In recent weeks, Pakistani officials have issued repeated and increasingly alarmed warnings about the dangers of a full-scale military conflict. There have been two recurring themes in these warnings. First, that India is seeking to derail the recent Chinese announcement of plans to build a $46 billion economic corridor from western China to Gwadar, a Pakistani Arabian Sea port. Second, that the US’s embrace of India is dramatically tilting the strategic balance in South Asia in India’s favour and consequently forcing Pakistan to build up its military capacities. This includes both its thermonuclear arsenal and its plans to develop and deploy tactical or battlefield nuclear weapons.
In a September 17 special briefing to the Senate, the upper house of the Pakistan’s parliament, Adviser to the Prime Minister on Foreign Affairs and National Security Sartaj Aziz underscored the destabilizing impact of what he called the “US tilt towards India.”

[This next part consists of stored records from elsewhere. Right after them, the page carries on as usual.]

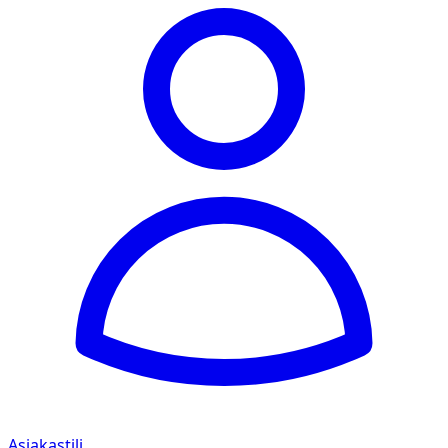
Asiakastili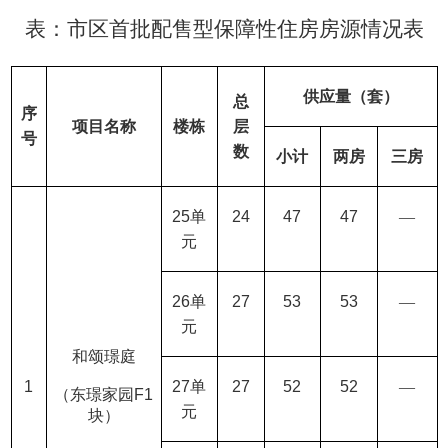
表：市区首批配售型保障性住房房源情况表
供应量（套）
总
序
项目名称
楼栋
层
号
数
小计
两房
三房
25
单
24
47
47
—
元
26
单
27
53
53
—
元
和颂璟庭
1
27
单
27
52
52
—
（东璟家园
F1
元
块）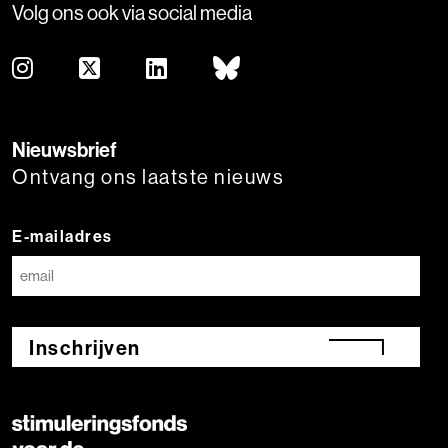
Volg ons ook via social media
Nieuwsbrief
Ontvang ons laatste nieuws
E-mailadres
Inschrijven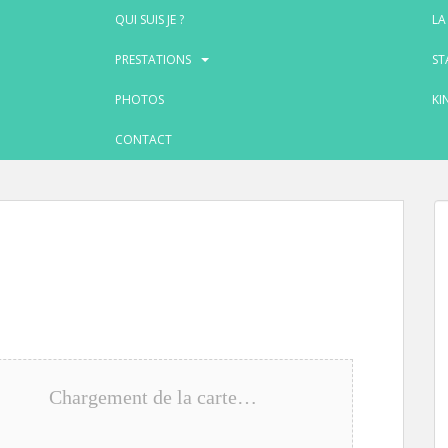
QUI SUIS JE ?
LA
PRESTATIONS
ST
PHOTOS
KI
CONTACT
Chargement de la carte…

“It is becoming clear,” said Aziz, “that America is preparing India to reduce the influence of China in the region.” He added that Pakistan has repeatedly without success cautioned Washington that the “conventional and non-conventional” military-strategic “imbalance” in the region must be taken into account when the US enters into “any sort of defence cooperation with India.”
Aziz claimed that Pakistan has prepared a “formal dossier regarding Indian interference in Pakistan,” including the intelligence agency RAW’s support for Baluchi separatists and other “terrorist groups,” and that Islamabad plans to submit this dossier to the UN.